Politicians, celebrities, and ordinary people alike face constant scrutiny for their actions online. It is easy to believe that once something is deleted, it is gone forever, but unfortunately, that is rarely, if ever, the case. As the next generation of college students and workers enters the world with a long, vast, and often tainted online history, there is little to no way of predicting what the negative implications will be.

In order to see what M-A thinks about the impact of one’s online presence the M-A Chronicle released a poll to our student body. The questions revolved around whether or not students consider the implications for what they post and whether or not they have already felt the effects from growing up at the epicenter of social media.

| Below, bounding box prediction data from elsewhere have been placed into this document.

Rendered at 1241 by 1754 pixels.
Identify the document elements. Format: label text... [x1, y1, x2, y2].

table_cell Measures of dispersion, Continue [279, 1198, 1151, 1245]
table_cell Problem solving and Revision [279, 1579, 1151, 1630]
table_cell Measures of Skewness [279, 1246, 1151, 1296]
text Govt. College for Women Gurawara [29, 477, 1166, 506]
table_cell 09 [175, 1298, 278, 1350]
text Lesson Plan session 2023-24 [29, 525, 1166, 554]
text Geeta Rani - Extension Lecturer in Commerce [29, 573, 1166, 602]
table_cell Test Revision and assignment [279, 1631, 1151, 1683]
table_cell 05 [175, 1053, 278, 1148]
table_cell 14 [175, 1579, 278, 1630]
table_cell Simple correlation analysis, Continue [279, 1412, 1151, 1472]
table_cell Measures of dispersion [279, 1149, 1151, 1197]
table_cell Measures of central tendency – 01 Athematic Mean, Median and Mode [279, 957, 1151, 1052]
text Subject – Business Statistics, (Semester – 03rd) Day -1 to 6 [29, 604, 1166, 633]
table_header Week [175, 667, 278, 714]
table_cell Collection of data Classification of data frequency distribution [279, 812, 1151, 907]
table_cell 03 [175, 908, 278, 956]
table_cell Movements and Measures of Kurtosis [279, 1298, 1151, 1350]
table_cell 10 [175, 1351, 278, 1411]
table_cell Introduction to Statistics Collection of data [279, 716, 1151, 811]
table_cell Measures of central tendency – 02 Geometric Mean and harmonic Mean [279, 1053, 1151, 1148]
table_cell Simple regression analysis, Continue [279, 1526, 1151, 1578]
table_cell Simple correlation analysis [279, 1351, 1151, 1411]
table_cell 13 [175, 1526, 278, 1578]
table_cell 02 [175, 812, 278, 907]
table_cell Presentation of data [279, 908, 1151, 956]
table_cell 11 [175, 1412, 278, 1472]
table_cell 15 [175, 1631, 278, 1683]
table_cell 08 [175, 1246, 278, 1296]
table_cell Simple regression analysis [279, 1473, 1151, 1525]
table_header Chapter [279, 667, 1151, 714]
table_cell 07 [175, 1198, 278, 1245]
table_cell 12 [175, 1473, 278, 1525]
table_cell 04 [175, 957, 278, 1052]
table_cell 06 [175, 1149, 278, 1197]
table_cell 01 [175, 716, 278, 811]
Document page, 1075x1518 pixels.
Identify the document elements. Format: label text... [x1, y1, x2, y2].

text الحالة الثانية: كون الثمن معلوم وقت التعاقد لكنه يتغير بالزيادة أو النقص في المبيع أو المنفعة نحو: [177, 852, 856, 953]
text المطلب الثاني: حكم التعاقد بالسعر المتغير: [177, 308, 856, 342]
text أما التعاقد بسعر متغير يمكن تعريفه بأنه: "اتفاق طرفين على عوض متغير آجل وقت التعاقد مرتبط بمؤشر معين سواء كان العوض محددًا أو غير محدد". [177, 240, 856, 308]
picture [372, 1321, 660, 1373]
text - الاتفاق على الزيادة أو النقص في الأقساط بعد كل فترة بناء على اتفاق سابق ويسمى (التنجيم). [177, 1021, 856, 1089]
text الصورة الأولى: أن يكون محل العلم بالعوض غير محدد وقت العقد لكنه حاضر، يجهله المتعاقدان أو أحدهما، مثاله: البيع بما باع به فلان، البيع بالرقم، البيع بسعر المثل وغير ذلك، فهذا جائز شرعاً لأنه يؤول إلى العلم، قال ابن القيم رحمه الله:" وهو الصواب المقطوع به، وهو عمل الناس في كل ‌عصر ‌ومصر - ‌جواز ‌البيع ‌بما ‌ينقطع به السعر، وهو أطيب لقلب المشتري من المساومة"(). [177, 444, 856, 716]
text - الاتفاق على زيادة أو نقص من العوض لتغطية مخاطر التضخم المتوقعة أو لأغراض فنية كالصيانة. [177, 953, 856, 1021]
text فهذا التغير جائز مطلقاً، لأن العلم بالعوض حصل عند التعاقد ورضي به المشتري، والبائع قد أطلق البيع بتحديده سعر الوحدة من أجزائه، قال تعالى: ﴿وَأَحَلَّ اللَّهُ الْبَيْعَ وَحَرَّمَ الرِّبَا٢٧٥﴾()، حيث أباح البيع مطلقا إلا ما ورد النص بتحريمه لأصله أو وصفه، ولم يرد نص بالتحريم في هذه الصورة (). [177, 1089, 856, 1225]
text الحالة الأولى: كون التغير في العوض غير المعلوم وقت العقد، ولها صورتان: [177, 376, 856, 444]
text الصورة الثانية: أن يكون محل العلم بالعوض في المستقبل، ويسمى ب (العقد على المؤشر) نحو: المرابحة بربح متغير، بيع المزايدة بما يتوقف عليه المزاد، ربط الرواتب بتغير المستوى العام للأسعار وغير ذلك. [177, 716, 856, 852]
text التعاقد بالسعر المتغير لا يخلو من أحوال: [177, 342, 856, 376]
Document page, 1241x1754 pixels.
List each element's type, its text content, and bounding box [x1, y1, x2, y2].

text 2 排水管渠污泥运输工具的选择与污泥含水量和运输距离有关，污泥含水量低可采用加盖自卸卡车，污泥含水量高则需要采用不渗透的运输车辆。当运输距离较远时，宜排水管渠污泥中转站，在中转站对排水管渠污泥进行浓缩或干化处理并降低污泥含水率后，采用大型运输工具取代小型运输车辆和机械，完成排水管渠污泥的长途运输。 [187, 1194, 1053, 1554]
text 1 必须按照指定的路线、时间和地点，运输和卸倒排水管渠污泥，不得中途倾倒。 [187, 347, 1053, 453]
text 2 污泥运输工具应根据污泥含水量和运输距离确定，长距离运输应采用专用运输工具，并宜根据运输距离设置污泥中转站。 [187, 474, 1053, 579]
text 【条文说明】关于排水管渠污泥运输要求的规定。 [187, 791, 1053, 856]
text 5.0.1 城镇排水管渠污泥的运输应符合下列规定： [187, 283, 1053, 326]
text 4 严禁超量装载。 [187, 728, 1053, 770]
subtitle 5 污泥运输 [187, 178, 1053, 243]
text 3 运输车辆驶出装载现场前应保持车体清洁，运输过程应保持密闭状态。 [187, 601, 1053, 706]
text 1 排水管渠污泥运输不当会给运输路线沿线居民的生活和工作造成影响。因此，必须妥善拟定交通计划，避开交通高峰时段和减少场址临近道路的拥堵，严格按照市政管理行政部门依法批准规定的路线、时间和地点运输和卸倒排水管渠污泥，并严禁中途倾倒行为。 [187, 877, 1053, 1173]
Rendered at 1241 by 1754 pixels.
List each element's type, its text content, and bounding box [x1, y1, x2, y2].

When asked about whether or not they think about what exactly they are posting, only about 72% of those surveyed said they do on a regular basis.

54% of survey-takers claim to think about their digital footprint whenever they consider posting something, while equal numbers think about it sometimes or never.

51% of those surveyed have a private Instagram account. Private Instagram accounts, commonly referred to as “finstas” often depict images or videos of the account owner or their friends engaging in activities they wouldn’t want the general public to see. However, this content can easily be screenshot and shared among the masses.

Of those who responded, 11% said they had gotten in trouble with friends or family for posting something. When asked about` the specific consequences, survey-takers mainly listed instances of parental restriction of social media and the loss of friendships.

When it comes to politics the internet becomes a source of both fact and fiction. Facebook grew to become the place for politically-minded citizens to share articles and their opinions. 38% of those surveyed stated that they intention\ally share political opinions, 43% don’t, and 19% share them unintentionally.

When asked about how they respond to political posts online, the results ranged from strong dislike to support of creating a political climate online. Many people state that they are annoyed when they come across political content, and feel angry when the content is unaligned with their views. Several people stated that they mainly friend people who share their political views and unfriend those who stand in the opposition.